Company X had two share classes on offer during the income years ended 30 June 200A and 30 June 200B (A class and ordinary shares) which carried different rights to capital distributions.

Your circumstances

On the basis of the facts and circumstances set out in this ruling, and the assumptions upon which this ruling is based (including the assumption that none of the relevant specific anti-avoidance provisions apply), there is substantial continuity of ownership of Company X in accordance with section 166-145 at all times between 1 July 200J (the start of the test period) and 31 March 201Z (the end of the test period).

This is because a person in the form of a single notional entity pursuant to the application of section 166-225 is attributed as having held in excess of 50% of the voting power in Company X and rights to in excess of 50% of Company X’s dividends and capital distributions as between the start of the test period and immediately after each of the other relevant test times during the test period.

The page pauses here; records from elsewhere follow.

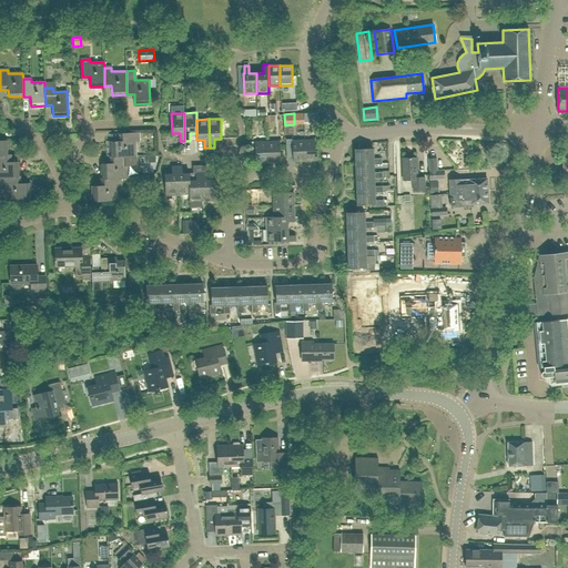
[(112,156),(130,155),(137,155),(135,141),(139,141),(139,133),(121,134),(122,142),(111,142),(112,156)]
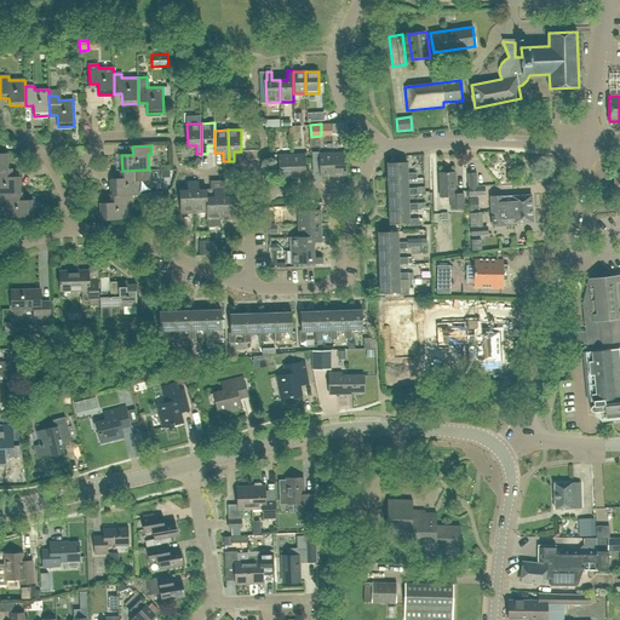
[(333,176),(333,153),(320,153),(320,176),(333,176)]
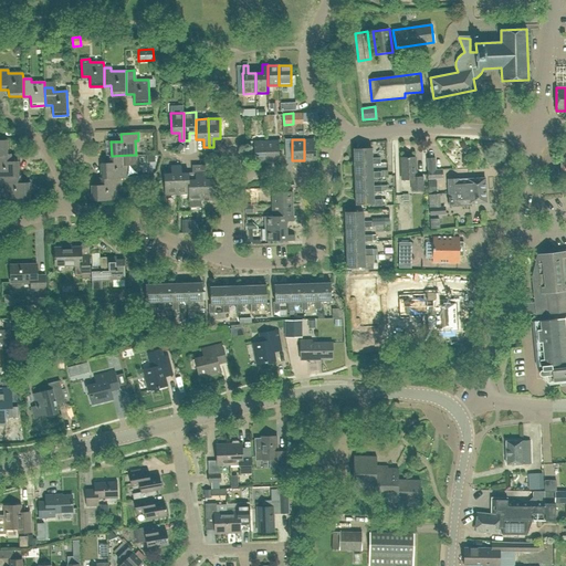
[(304,139),(304,160),(316,159),(316,139),(304,139)]
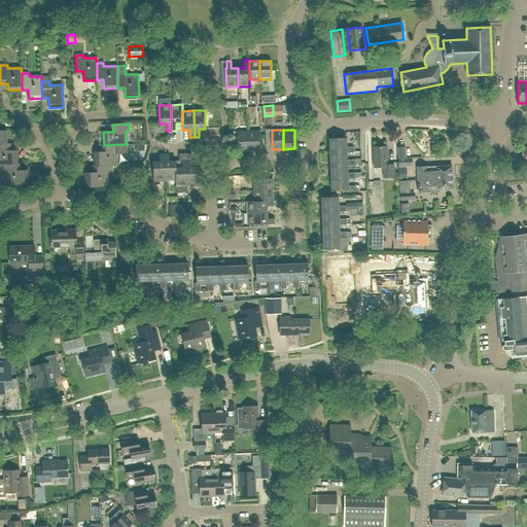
[(248,150),(248,131),(236,132),(237,150),(248,150)]
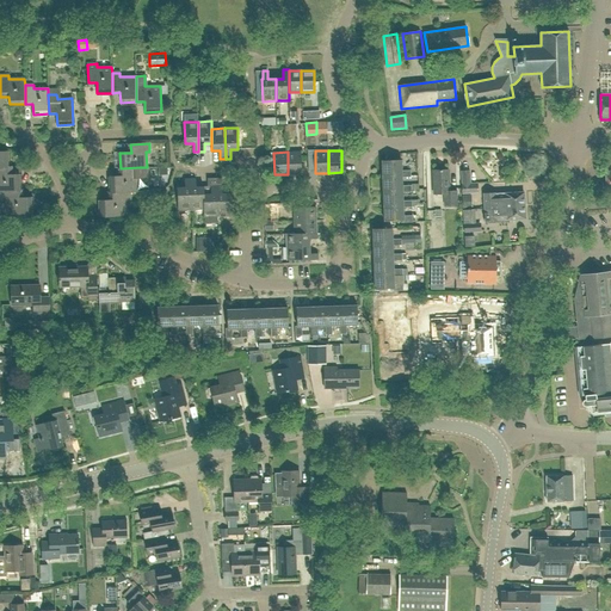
[(288,152),(288,174),(302,173),(301,152),(288,152)]
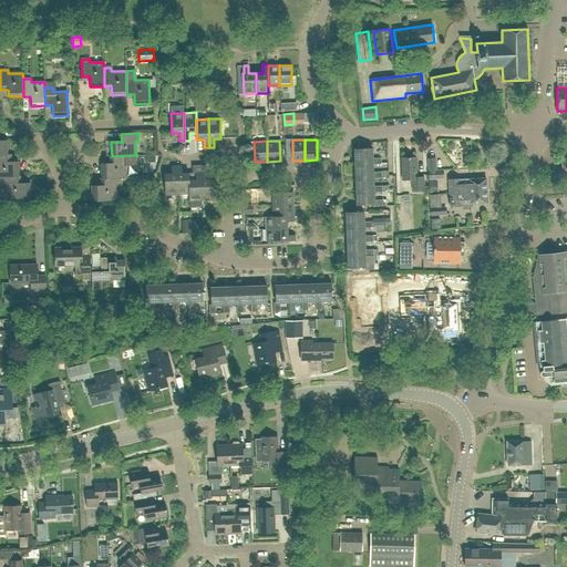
[(354,148),(354,163),(372,163),(372,165),(381,165),(381,158),(373,158),(372,148),(354,148)]
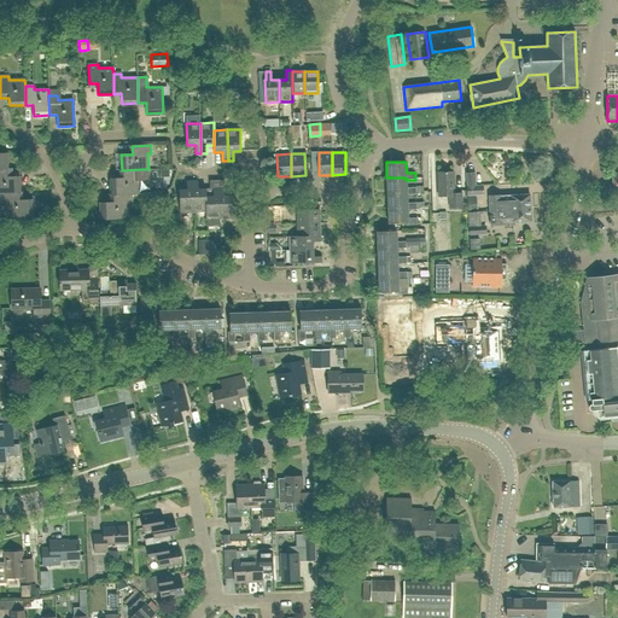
[(0,193),(1,193),(19,192),(19,176),(9,176),(9,169),(0,169),(0,193)]
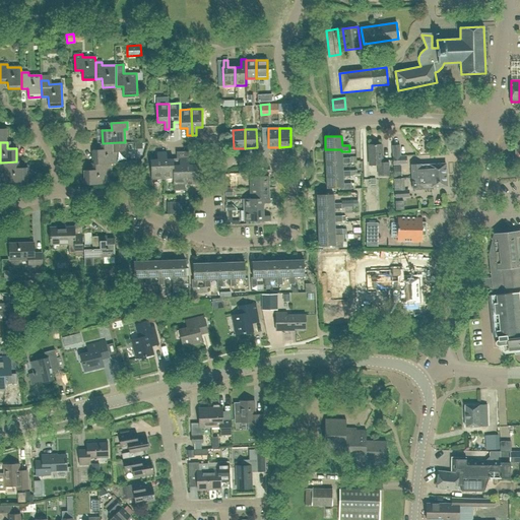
[(119,142),(103,143),(103,150),(94,150),(94,164),(111,164),(116,163),(116,149),(119,149),(119,142)]
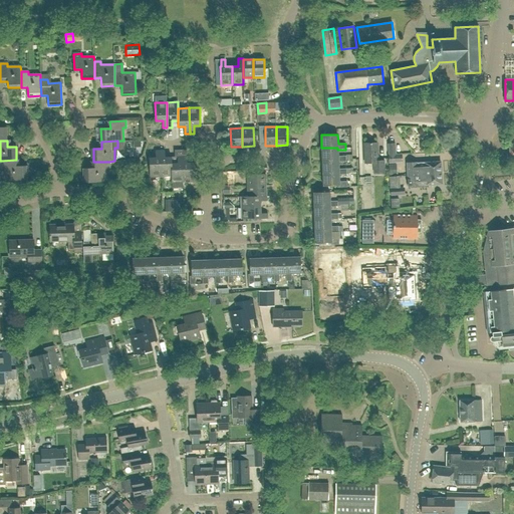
[(364,143),(364,163),(373,163),(374,173),(384,172),(383,161),(377,161),(376,143),(364,143)]
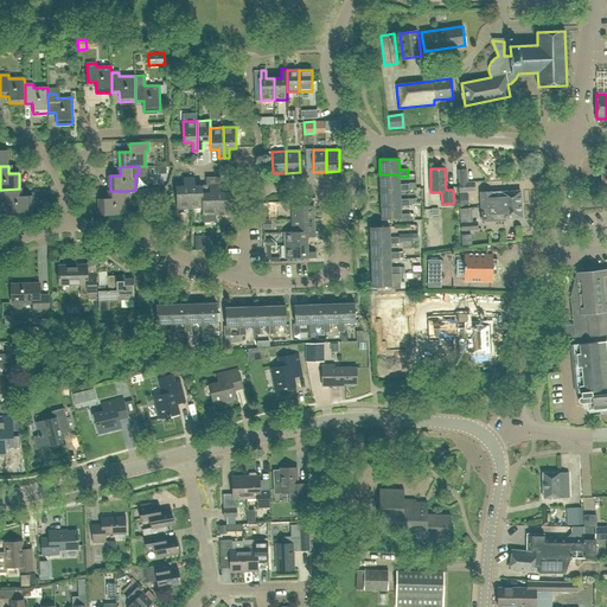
[(379,174),(381,190),(400,189),(400,191),(409,191),(408,184),(400,185),(398,177),(398,174),(379,174)]
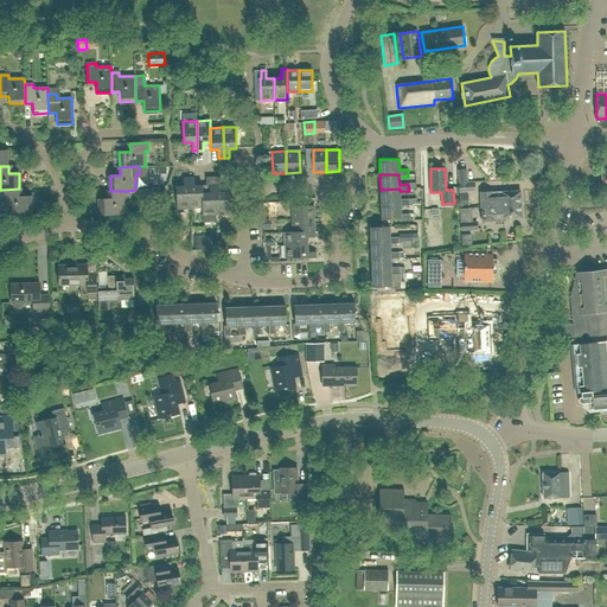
[(216,215),(215,185),(215,177),(206,178),(206,185),(210,185),(210,193),(203,193),(203,208),(203,215),(216,215)]
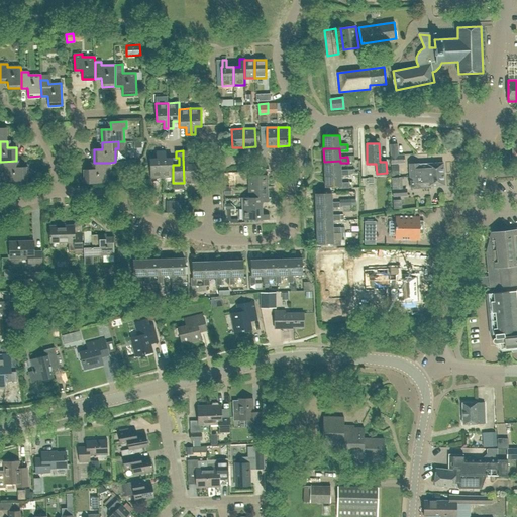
[(162,178),(161,151),(157,151),(157,159),(149,159),(150,178),(162,178)]
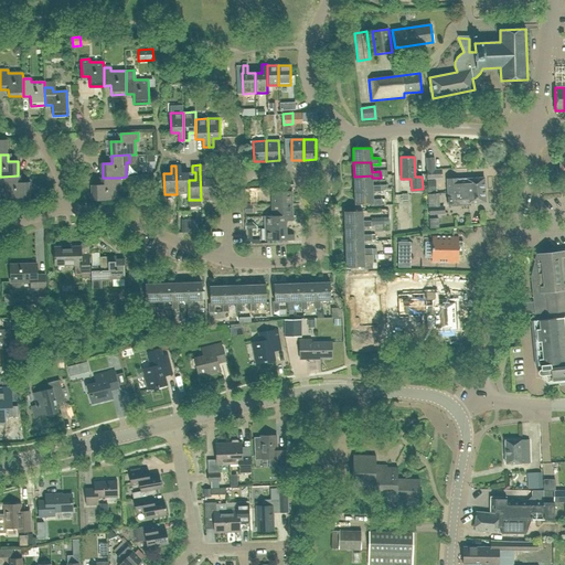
[(189,180),(189,173),(181,173),(181,166),(176,166),(177,194),(189,193),(189,180)]
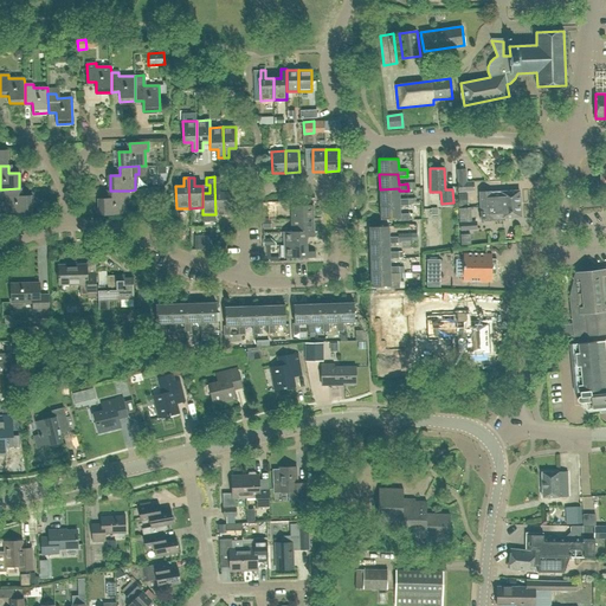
[(474,181),(457,181),(458,192),(474,191),(474,181)]
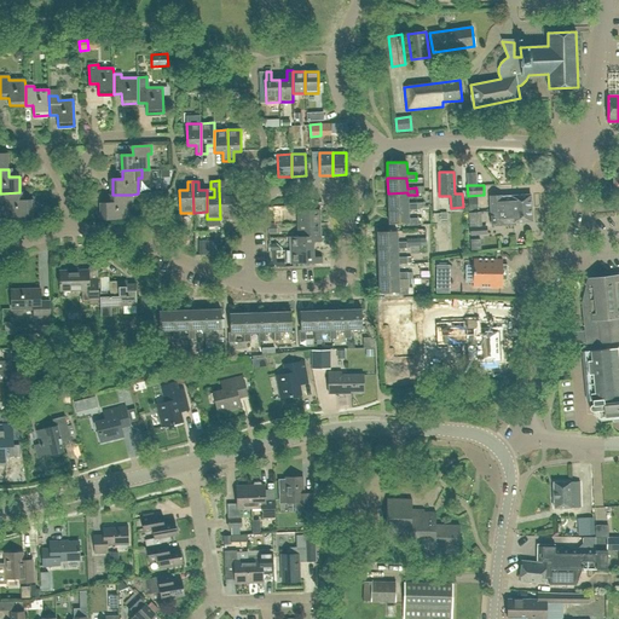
[(219,189),(220,219),(233,219),(232,196),(225,196),(225,187),(219,189)]
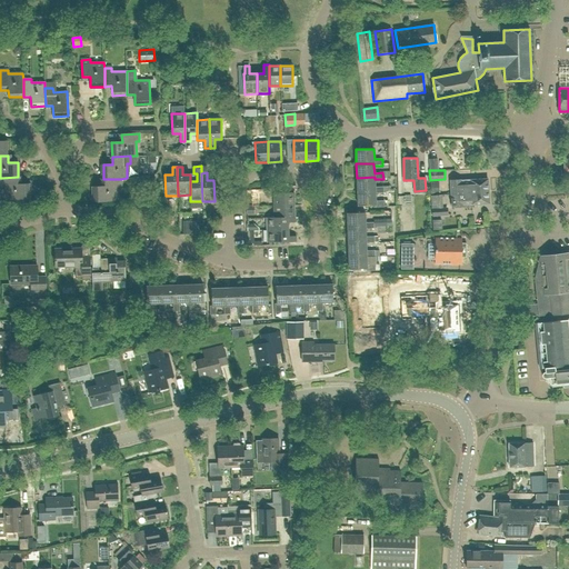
[(18,177),(1,178),(1,186),(5,186),(6,200),(29,198),(29,183),(19,185),(18,177)]
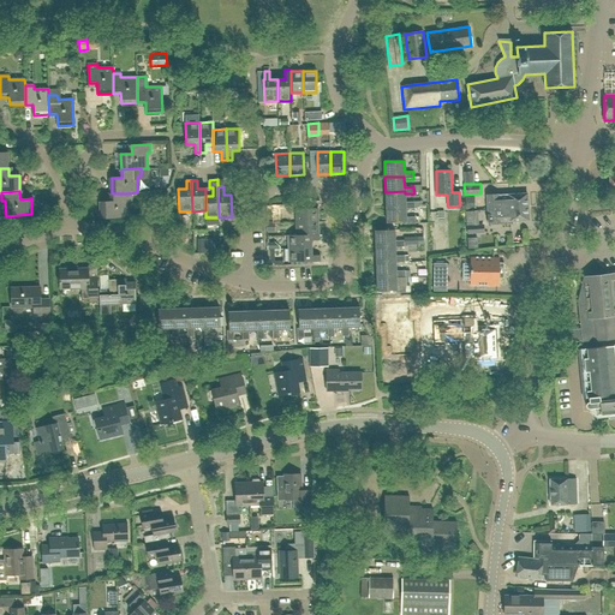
[(422,201),(415,202),(405,202),(405,193),(405,191),(386,192),(386,207),(405,207),(405,209),(415,208),(415,206),(422,204),(422,201)]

As there is substantial continuity of ownership of Company X as between the start of the test period and each of the other relevant test times (ending on 31 March 201Z), Company X (as a widely held company) is taken pursuant to subsection 166-5(3) to have met the conditions in section 165-12 and may (as a consequence) deduct its aggregated tax losses in the income year ended 31 March 201X and, to the extent it is not wholly claimed in that year, the income year ended 31 March 201Y and the income year ending 31 March 201Z.